(Stored records)
○ ○ ○ ○ ○ ○ ○

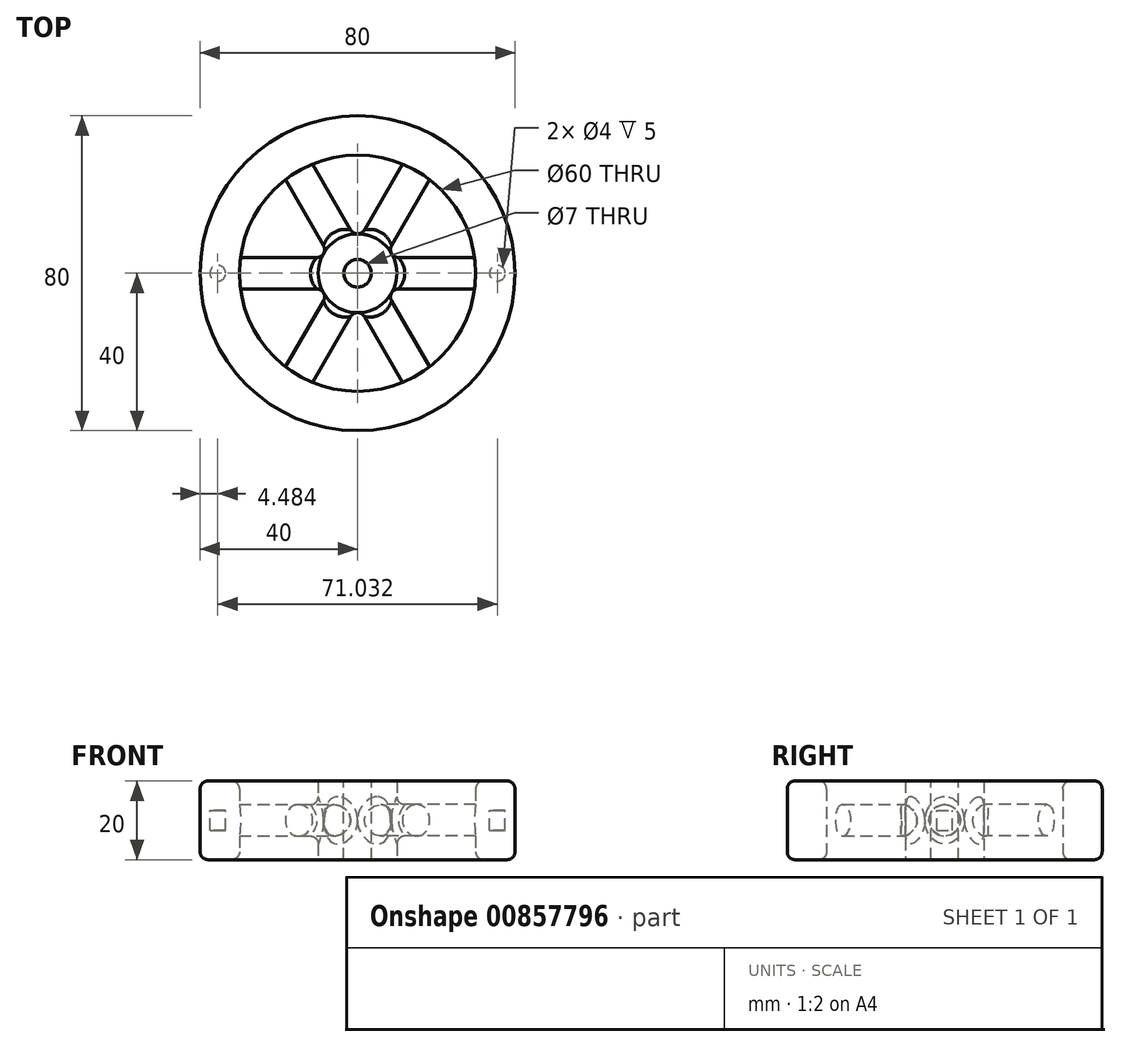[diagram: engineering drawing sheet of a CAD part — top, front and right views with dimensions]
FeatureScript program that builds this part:
annotation { "Feature Type Name" : "Feature", "Feature Type Description" : "" }
export const myFeature = defineFeature(function(context is Context, id is Id, definition is map)
    precondition{}
    {
        {
            var Q0;
            Q0=qCreatedBy(makeId("Top.planeOp"),FACE);
            var sketch = newSketch(context, id + "F0", { "sketchPlane" : qUnion([Q0])});
            skCircle(sketch, "E0", {"center": v(0, 0) * mm, "radius": 40 * mm});
            skCircle(sketch, "E1", {"center": v(0, 0) * mm, "radius": 30 * mm});
            skCircle(sketch, "E2", {"center": v(0, 0) * mm, "radius": 10 * mm});
            skSolve(sketch);
        }
        {
            var Q0;
            Q0=makeQuery(id+"F0.imprint","IMPRINT",FACE,{"disambiguationData":[TD([[makeQuery(id+"F0.imprint","IMPRINT",EDGE,{"derivedFrom":sQuery(id+"F0.wireOp",EDGE,"E0")}),1.0]])]});
            var Q1;
            Q1=makeQuery(id+"F0.imprint","IMPRINT",FACE,{"disambiguationData":[TD([[makeQuery(id+"F0.imprint","IMPRINT",EDGE,{"derivedFrom":sQuery(id+"F0.wireOp",EDGE,"E2")}),1.0]])]});
            extrude(context, id + "F1", {"entities" : qUnion([Q0, Q1]), "depth" : 20 * mm, "offsetDistance" : 25 * mm});
        }
        {
            var Q0;
            Q0=qCreatedBy(makeId("Right.planeOp"),FACE);
            var sketch = newSketch(context, id + "F2", { "sketchPlane" : qUnion([Q0])});
            skLineSegment(sketch, "E3", {"start": v(0, 0) * mm, "end": v(0, 10) * mm, "construction": true});
            skCircle(sketch, "E4", {"center": v(0, 10) * mm, "radius": 4 * mm});
            skSolve(sketch);
        }
        {
            var Q0;
            Q0 = qSketchRegion(id + "F2", true);
            var Q1;
            Q1=makeQuery(id+"F1.opExtrude","SWEPT_FACE",FACE,{"disambiguationData":[OSD([sQuery(id+"F0.wireOp",EDGE,"E1")])]});
            extrude(context, id + "F3", {"entities" : qUnion([Q0]), "endBound" : BoundingType.UP_TO_SURFACE, "depth" : 35 * mm, "endBoundEntityFace" : qUnion([Q1]), "offsetDistance" : 25 * mm});
        }
        {
            var Q0;
            Q0=qCreatedBy(makeId("Right.planeOp"),FACE);
            var sketch = newSketch(context, id + "F4", { "sketchPlane" : qUnion([Q0])});
            skLineSegment(sketch, "E5", {"start": v(0, -36.73) * mm, "end": v(0, 44.04) * mm, "construction": true});
            skSolve(sketch);
        }
        {
            var Q0;
            Q0=makeQuery(id+"F3.opExtrude","SWEPT_BODY",BODY,{"disambiguationData":[OSD([sQuery(id+"F2.wireOp",EDGE,"E4")])]});
            var Q1;
            Q1=sQuery(id+"F4.wireOp",EDGE,"E5");
            circularPattern(context, id + "F5", {"entities" : qUnion([Q0]), "axis" : qUnion([Q1]), "angle" : 360 * degree, "instanceCount" : 6, "equalSpace" : true});
        }
        {
            var Q0;
            Q0=makeQuery(id+"F1.opExtrude","CAP_EDGE",EDGE,{"disambiguationData":[OSD([sQuery(id+"F0.wireOp",EDGE,"E0")])],"isStart":false});
            var Q1;
            Q1=makeQuery(id+"F1.opExtrude","CAP_EDGE",EDGE,{"disambiguationData":[OSD([sQuery(id+"F0.wireOp",EDGE,"E1")])],"isStart":false});
            var Q2;
            Q2=makeQuery(id+"F1.opExtrude","CAP_EDGE",EDGE,{"disambiguationData":[OSD([sQuery(id+"F0.wireOp",EDGE,"E0")])],"isStart":true});
            var Q3;
            Q3=makeQuery(id+"F1.opExtrude","CAP_EDGE",EDGE,{"disambiguationData":[OSD([sQuery(id+"F0.wireOp",EDGE,"E1")])],"isStart":true});
            fillet(context, id + "F6", {"entities" : qUnion([Q0, Q1, Q2, Q3]), "radius" : 2 * mm, "tangentPropagation" : true, "allowEdgeOverflow" : false});
        }
        {
            var Q0;
            Q0=makeQuery(id+"F3.opExtrude","SWEPT_BODY",BODY,{"disambiguationData":[OSD([sQuery(id+"F2.wireOp",EDGE,"E4")])]});
            var Q1;
            Q1=makeQuery(id+"F5.opPattern","COPY",BODY,{"derivedFrom":makeQuery(id+"F3.opExtrude","SWEPT_BODY",BODY,{"disambiguationData":[OSD([sQuery(id+"F2.wireOp",EDGE,"E4")])]}),"instanceName":"5"});
            var Q2;
            Q2=makeQuery(id+"F5.opPattern","COPY",BODY,{"derivedFrom":makeQuery(id+"F3.opExtrude","SWEPT_BODY",BODY,{"disambiguationData":[OSD([sQuery(id+"F2.wireOp",EDGE,"E4")])]}),"instanceName":"4"});
            var Q3;
            Q3=makeQuery(id+"F5.opPattern","COPY",BODY,{"derivedFrom":makeQuery(id+"F3.opExtrude","SWEPT_BODY",BODY,{"disambiguationData":[OSD([sQuery(id+"F2.wireOp",EDGE,"E4")])]}),"instanceName":"3"});
            var Q4;
            Q4=makeQuery(id+"F5.opPattern","COPY",BODY,{"derivedFrom":makeQuery(id+"F3.opExtrude","SWEPT_BODY",BODY,{"disambiguationData":[OSD([sQuery(id+"F2.wireOp",EDGE,"E4")])]}),"instanceName":"2"});
            var Q5;
            Q5=makeQuery(id+"F1.opExtrude","SWEPT_BODY",BODY,{"disambiguationData":[OSD([sQuery(id+"F0.wireOp",EDGE,"E0"),sQuery(id+"F0.wireOp",EDGE,"E1")])]});
            var Q6;
            Q6=makeQuery(id+"F1.opExtrude","SWEPT_BODY",BODY,{"disambiguationData":[OSD([sQuery(id+"F0.wireOp",EDGE,"E2")])]});
            var Q7;
            Q7=makeQuery(id+"F5.opPattern","COPY",BODY,{"derivedFrom":makeQuery(id+"F3.opExtrude","SWEPT_BODY",BODY,{"disambiguationData":[OSD([sQuery(id+"F2.wireOp",EDGE,"E4")])]}),"instanceName":"1"});
            booleanBodies(context, id + "F7", {"operationType" : BooleanOperationType.UNION, "tools" : qUnion([Q0, Q1, Q2, Q3, Q4, Q5, Q6, Q7])});
        }
        {
            var Q0;
            Q0=makeQuery(id+"F5.opPattern","COPY",EDGE,{"derivedFrom":makeQuery(id+"F3.opExtrude","TWEAK_EDGE",EDGE,{"derivedFrom":[makeQuery(id+"F1.opExtrude","SWEPT_FACE",FACE,{"disambiguationData":[OSD([sQuery(id+"F0.wireOp",EDGE,"E1")])]}),makeQuery(id+"F2.imprint","IMPRINT",EDGE,{"derivedFrom":sQuery(id+"F2.wireOp",EDGE,"E4")})]}),"instanceName":"1"});
            var Q1;
            Q1=makeQuery(id+"F3.opExtrude","TWEAK_EDGE",EDGE,{"derivedFrom":[makeQuery(id+"F1.opExtrude","SWEPT_FACE",FACE,{"disambiguationData":[OSD([sQuery(id+"F0.wireOp",EDGE,"E1")])]}),makeQuery(id+"F2.imprint","IMPRINT",EDGE,{"derivedFrom":sQuery(id+"F2.wireOp",EDGE,"E4")})]});
            var Q2;
            Q2=makeQuery(id+"F5.opPattern","COPY",EDGE,{"derivedFrom":makeQuery(id+"F3.opExtrude","TWEAK_EDGE",EDGE,{"derivedFrom":[makeQuery(id+"F1.opExtrude","SWEPT_FACE",FACE,{"disambiguationData":[OSD([sQuery(id+"F0.wireOp",EDGE,"E1")])]}),makeQuery(id+"F2.imprint","IMPRINT",EDGE,{"derivedFrom":sQuery(id+"F2.wireOp",EDGE,"E4")})]}),"instanceName":"2"});
            var Q3;
            Q3=makeQuery(id+"F5.opPattern","COPY",EDGE,{"derivedFrom":makeQuery(id+"F3.opExtrude","TWEAK_EDGE",EDGE,{"derivedFrom":[makeQuery(id+"F1.opExtrude","SWEPT_FACE",FACE,{"disambiguationData":[OSD([sQuery(id+"F0.wireOp",EDGE,"E1")])]}),makeQuery(id+"F2.imprint","IMPRINT",EDGE,{"derivedFrom":sQuery(id+"F2.wireOp",EDGE,"E4")})]}),"instanceName":"3"});
            var Q4;
            Q4=makeQuery(id+"F5.opPattern","COPY",EDGE,{"derivedFrom":makeQuery(id+"F3.opExtrude","TWEAK_EDGE",EDGE,{"derivedFrom":[makeQuery(id+"F1.opExtrude","SWEPT_FACE",FACE,{"disambiguationData":[OSD([sQuery(id+"F0.wireOp",EDGE,"E1")])]}),makeQuery(id+"F2.imprint","IMPRINT",EDGE,{"derivedFrom":sQuery(id+"F2.wireOp",EDGE,"E4")})]}),"instanceName":"4"});
            var Q5;
            Q5=makeQuery(id+"F5.opPattern","COPY",EDGE,{"derivedFrom":makeQuery(id+"F3.opExtrude","TWEAK_EDGE",EDGE,{"derivedFrom":[makeQuery(id+"F1.opExtrude","SWEPT_FACE",FACE,{"disambiguationData":[OSD([sQuery(id+"F0.wireOp",EDGE,"E1")])]}),makeQuery(id+"F2.imprint","IMPRINT",EDGE,{"derivedFrom":sQuery(id+"F2.wireOp",EDGE,"E4")})]}),"instanceName":"5"});
            var Q6;
            Q6=makeQuery(id+"F7.opBoolean","INTERSECT",EDGE,{"derivedFrom":[makeQuery(id+"F1.opExtrude","SWEPT_FACE",FACE,{"disambiguationData":[OSD([sQuery(id+"F0.wireOp",EDGE,"E2")])]}),makeQuery(id+"F5.opPattern","COPY",FACE,{"derivedFrom":makeQuery(id+"F3.opExtrude","SWEPT_FACE",FACE,{"disambiguationData":[OSD([sQuery(id+"F2.wireOp",EDGE,"E4")])]}),"instanceName":"2"})]});
            var Q7;
            Q7=makeQuery(id+"F7.opBoolean","INTERSECT",EDGE,{"derivedFrom":[makeQuery(id+"F1.opExtrude","SWEPT_FACE",FACE,{"disambiguationData":[OSD([sQuery(id+"F0.wireOp",EDGE,"E2")])]}),makeQuery(id+"F5.opPattern","COPY",FACE,{"derivedFrom":makeQuery(id+"F3.opExtrude","SWEPT_FACE",FACE,{"disambiguationData":[OSD([sQuery(id+"F2.wireOp",EDGE,"E4")])]}),"instanceName":"1"})]});
            var Q8;
            Q8=makeQuery(id+"F7.opBoolean","INTERSECT",EDGE,{"derivedFrom":[makeQuery(id+"F1.opExtrude","SWEPT_FACE",FACE,{"disambiguationData":[OSD([sQuery(id+"F0.wireOp",EDGE,"E2")])]}),makeQuery(id+"F5.opPattern","COPY",FACE,{"derivedFrom":makeQuery(id+"F3.opExtrude","SWEPT_FACE",FACE,{"disambiguationData":[OSD([sQuery(id+"F2.wireOp",EDGE,"E4")])]}),"instanceName":"3"})]});
            var Q9;
            Q9=makeQuery(id+"F7.opBoolean","INTERSECT",EDGE,{"derivedFrom":[makeQuery(id+"F1.opExtrude","SWEPT_FACE",FACE,{"disambiguationData":[OSD([sQuery(id+"F0.wireOp",EDGE,"E2")])]}),makeQuery(id+"F5.opPattern","COPY",FACE,{"derivedFrom":makeQuery(id+"F3.opExtrude","SWEPT_FACE",FACE,{"disambiguationData":[OSD([sQuery(id+"F2.wireOp",EDGE,"E4")])]}),"instanceName":"4"})]});
            var Q10;
            Q10=makeQuery(id+"F7.opBoolean","INTERSECT",EDGE,{"derivedFrom":[makeQuery(id+"F1.opExtrude","SWEPT_FACE",FACE,{"disambiguationData":[OSD([sQuery(id+"F0.wireOp",EDGE,"E2")])]}),makeQuery(id+"F3.opExtrude","SWEPT_FACE",FACE,{"disambiguationData":[OSD([sQuery(id+"F2.wireOp",EDGE,"E4")])]})]});
            var Q11;
            Q11=makeQuery(id+"F7.opBoolean","INTERSECT",EDGE,{"derivedFrom":[makeQuery(id+"F1.opExtrude","SWEPT_FACE",FACE,{"disambiguationData":[OSD([sQuery(id+"F0.wireOp",EDGE,"E2")])]}),makeQuery(id+"F5.opPattern","COPY",FACE,{"derivedFrom":makeQuery(id+"F3.opExtrude","SWEPT_FACE",FACE,{"disambiguationData":[OSD([sQuery(id+"F2.wireOp",EDGE,"E4")])]}),"instanceName":"5"})]});
            fillet(context, id + "F8", {"entities" : qUnion([Q0, Q1, Q2, Q3, Q4, Q5, Q6, Q7, Q8, Q9, Q10, Q11]), "radius" : 2 * mm, "tangentPropagation" : true, "allowEdgeOverflow" : false});
        }
        {
            var Q0;
            Q0=makeQuery(id+"F1.opExtrude","CAP_FACE",FACE,{"disambiguationData":[OSD([sQuery(id+"F0.wireOp",EDGE,"E2")])],"isStart":false});
            var sketch = newSketch(context, id + "F9", { "sketchPlane" : qUnion([Q0])});
            skCircle(sketch, "E6", {"center": v(0, 0) * mm, "radius": 3.5 * mm});
            skSolve(sketch);
        }
        {
            var Q0;
            Q0 = qSketchRegion(id + "F9", true);
            extrude(context, id + "F10", {"entities" : qUnion([Q0]), "operationType" : NewBodyOperationType.REMOVE, "endBound" : BoundingType.THROUGH_ALL, "oppositeDirection" : true, "depth" : 25 * mm, "offsetDistance" : 25 * mm});
        }
        {
            var Q0;
            Q0=qCreatedBy(makeId("Front.planeOp"),FACE);
            var sketch = newSketch(context, id + "F11", { "sketchPlane" : qUnion([Q0])});
            skLineSegment(sketch, "E7", {"start": v(0, 0) * mm, "end": v(0, 10) * mm});
            skLineSegment(sketch, "E8", {"start": v(-10.33, 10) * mm, "end": v(11.36, 10) * mm});
            skSolve(sketch);
        }
        {
            var Q0;
            Q0=sQuery(id+"F11.wireOp",EDGE,"E8");
            cPlane(context, id + "F12", {"entities" : qUnion([Q0]), "cplaneType" : CPlaneType.LINE_ANGLE, "offset" : 25 * mm, "angle" : 90 * degree, "width" : 150 * mm, "height" : 150 * mm});
        }
        {
            var Q0;
            Q0=qCreatedBy(id+"F12.planeOp",FACE);
            var sketch = newSketch(context, id + "F13", { "sketchPlane" : qUnion([Q0])});
            skCircle(sketch, "E9", {"center": v(35.52, 0) * mm, "radius": 2 * mm});
            skCircle(sketch, "E10.MirrorC", {"center": v(-35.52, 0) * mm, "radius": 2 * mm});
            skSolve(sketch);
        }
        {
            var Q0;
            Q0 = qSketchRegion(id + "F13", true);
            extrude(context, id + "F14", {"entities" : qUnion([Q0]), "operationType" : NewBodyOperationType.REMOVE, "endBound" : BoundingType.SYMMETRIC, "oppositeDirection" : true, "depth" : 5 * mm, "offsetDistance" : 25 * mm});
        }
    });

○ ○ ○ ○ ○ ○ ○

### What you should do
How many lines in the items above contain the string "operationType", matching case? Give only the number.

### Task result
3